A subsystem is itself integrated into an environment – the enclosing system under development. So the subsystem can also act as a system. Thus the same principles apply for the subsystem acting as a system itself – you may even define use cases and quality scenarios for the subsystem with use cases and scenarios being derived as a subset of the “outer” use cases and scenarios. After this step, “subsubsystems” are created, often coined “components”.
What we do here is applying the same design principle in a top-down manner.
But is it useful or possible to apply the principle infinitely? No, because at some level the solution domain is shining through.
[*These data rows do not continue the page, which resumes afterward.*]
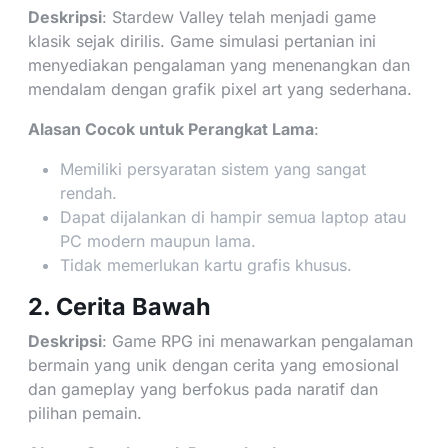
Deskripsi
: Stardew Valley telah menjadi game
klasik sejak dirilis. Game simulasi pertanian ini
menyediakan pengalaman yang menenangkan dan
mendalam dengan grafik pixel art yang sederhana.
Alasan Cocok untuk Perangkat Lama
:
Memiliki persyaratan sistem yang sangat
rendah.
Dapat dijalankan di hampir semua laptop atau
PC modern maupun lama.
Tidak memerlukan kartu grafis khusus.
2. Cerita Bawah
Deskripsi
: Game RPG ini menawarkan pengalaman
bermain yang unik dengan cerita yang emosional
dan gameplay yang berfokus pada naratif dan
pilihan pemain.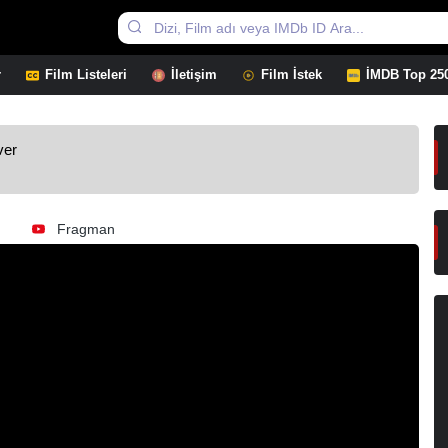
r
Film Listeleri
İletişim
Film İstek
İMDB Top 25
ver
Fragman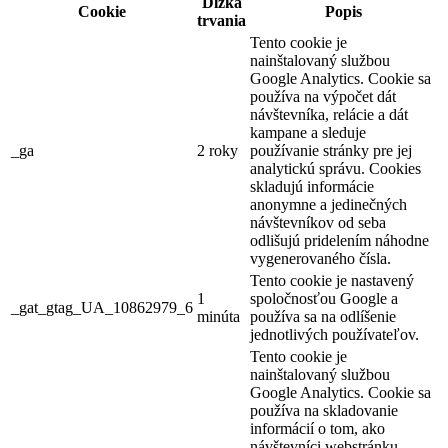
Dĺžka
Cookie
Popis
trvania
Tento cookie je
nainštalovaný službou
Google Analytics. Cookie sa
používa na výpočet dát
návštevníka, relácie a dát
kampane a sleduje
_ga
2 roky
používanie stránky pre jej
analytickú správu. Cookies
skladujú informácie
anonymne a jedinečných
návštevníkov od seba
odlišujú pridelením náhodne
vygenerovaného čísla.
Tento cookie je nastavený
1
spoločnosťou Google a
_gat_gtag_UA_10862979_6
minúta
používa sa na odlíšenie
jednotlivých používateľov.
Tento cookie je
nainštalovaný službou
Google Analytics. Cookie sa
používa na skladovanie
informácií o tom, ako
návštevníci webstránku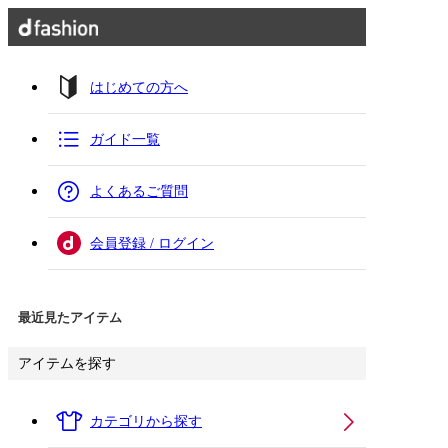
はじめての方へ
ガイド一覧
よくあるご質問
会員登録 / ログイン
最近見たアイテム
アイテムを探す
カテゴリから探す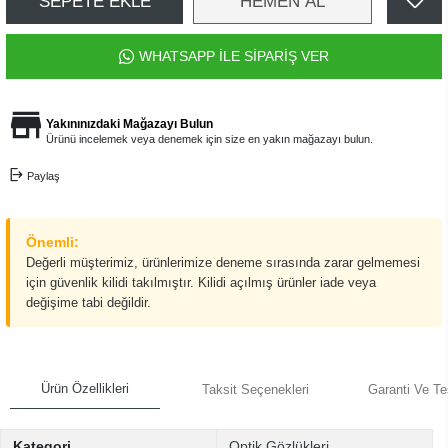
SEPETE EKLE
HEMEN AL
WHATSAPP İLE SİPARİŞ VER
Yakınınızdaki Mağazayı Bulun
Ürünü incelemek veya denemek için size en yakın mağazayı bulun.
Paylaş
Önemli:
Değerli müşterimiz, ürünlerimize deneme sırasında zarar gelmemesi
için güvenlik kilidi takılmıştır. Kilidi açılmış ürünler iade veya
değişime tabi değildir.
Ürün Özellikleri
Taksit Seçenekleri
Garanti Ve Te
Kategori
Optik Gözlükleri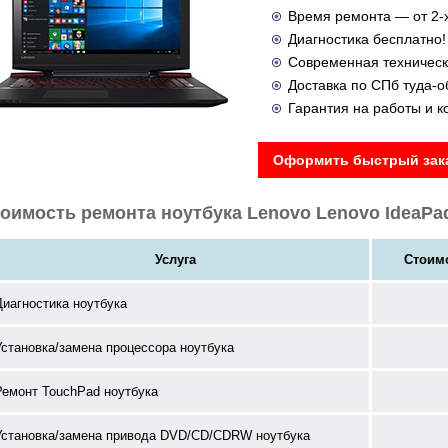
Время ремонта — от 2-х
Диагностика бесплатно!
Современная техническ
Доставка по СПб туда-
Гарантия на работы и 
Оформить быстрый зака
оимость ремонта ноутбука Lenovo Lenovo IdeaPad
Услуга
Стоимо
Диагностика ноутбука
Установка/замена процессора ноутбука
Ремонт TouchPad ноутбука
Установка/замена привода DVD/CD/CDRW ноутбука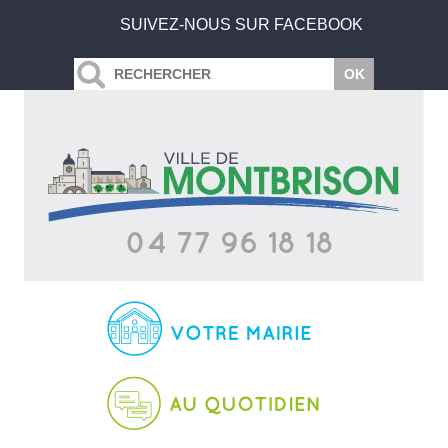
SUIVEZ-NOUS SUR FACEBOOK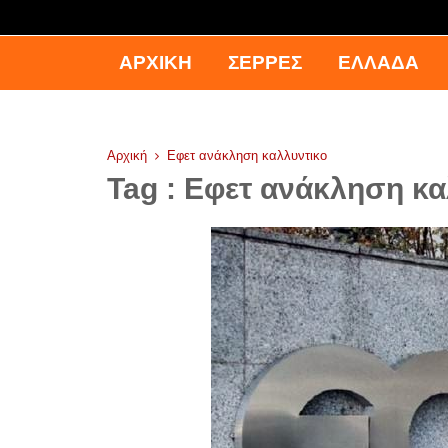
ΑΡΧΙΚΉ
ΣΕΡΡΕΣ
ΕΛΛΑΔΑ
Αρχική
Εφετ ανάκληση καλλυντικο
Tag : Εφετ ανάκληση κα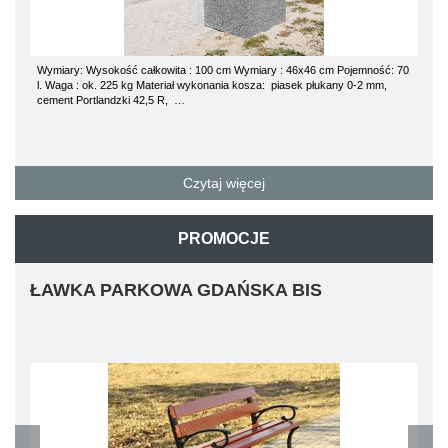
Wymiary: Wysokość całkowita : 100 cm Wymiary : 46x46 cm Pojemność: 70
l. Waga : ok. 225 kg Materiał wykonania kosza: piasek płukany 0-2 mm,
cement Portlandzki 42,5 R, …
Czytaj więcej
PROMOCJE
ŁAWKA PARKOWA GDAŃSKA BIS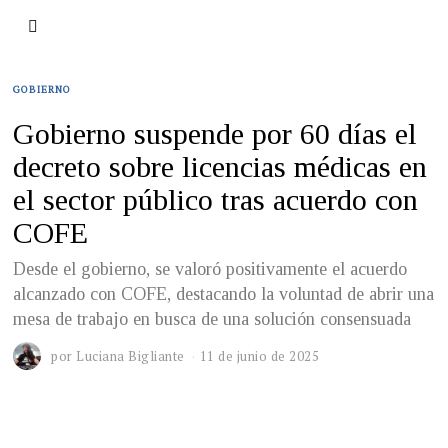
GOBIERNO
Gobierno suspende por 60 días el
decreto sobre licencias médicas en
el sector público tras acuerdo con
COFE
Desde el gobierno, se valoró positivamente el acuerdo
alcanzado con COFE, destacando la voluntad de abrir una
mesa de trabajo en busca de una solución consensuada
por
Luciana Bigliante
11 de junio de 2025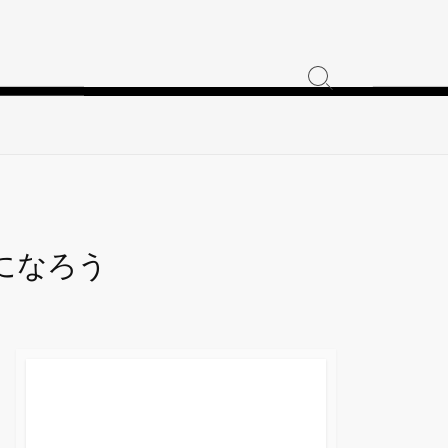
検
索
ト
グ
ル
になろう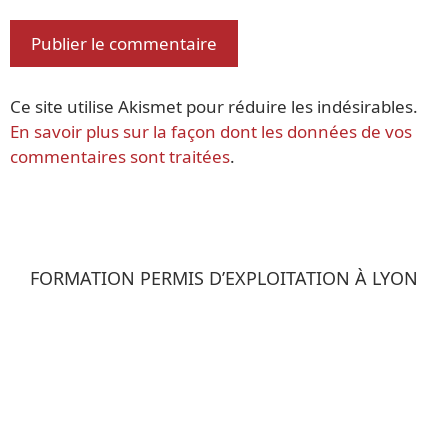
Ce site utilise Akismet pour réduire les indésirables.
En savoir plus sur la façon dont les données de vos
commentaires sont traitées
.
FORMATION PERMIS D’EXPLOITATION À LYON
Solution domains tend to introduce their own composition techniques such as assemblies, bundles, EJBs, services, classes and objects. If the top-down design approach reaches this level, designers must map the architecture artifacts to the solution domain. Maybe, we should call this level architectural twilight zone or the problem-solution-boundary
Side remark: To overcome the twilight zone, we could introduce DSLs and use Model-Driven Software Development.
As a rule of thumb, we typically obtain 2 sublevels (subsystems, subsubsystems) as architects. If less, the design is too abstract and vague. If more, we are introducing too many details.
One of the core challenges in this context is the fact that there might be different strategies to view a domain and thus different ways to cut a system into subsystems.
Partitioning a system into subsystems independent of the hierarchy level is influenced by functional aspects and the problem domain. Thus, subsystems should introduce meaningful subdomains of the surrounding problem domain. With other words: methods like Domain-Driven Design together with some extensions can help nicely.
No matter what you do, there will always be crosscutting qualities and topics. The same observation can be made when structuring an organization into divisions, departments, groups. Have you ever seen an organization without overlapping units? The introduction of crosscutting concerns may introduce new sub^nsystems, add new interfaces or even change their implementation depending on the invasiveness of the concrete concern. Each concern can be considered a subordinate view mixed into the subsystem respectively its domain.
Architecture design is basically fractal design up to two levels of depth. The priorities of use cases and quality scenarios as well as their properties (strategic versus tactical) define how and in which order the functional model needs to be refined hierarchically by integrating scenario-based views.
Of course, one person’s solution domain can be another person’s problem domain which is why exceptions to the aforementioned rule might apply.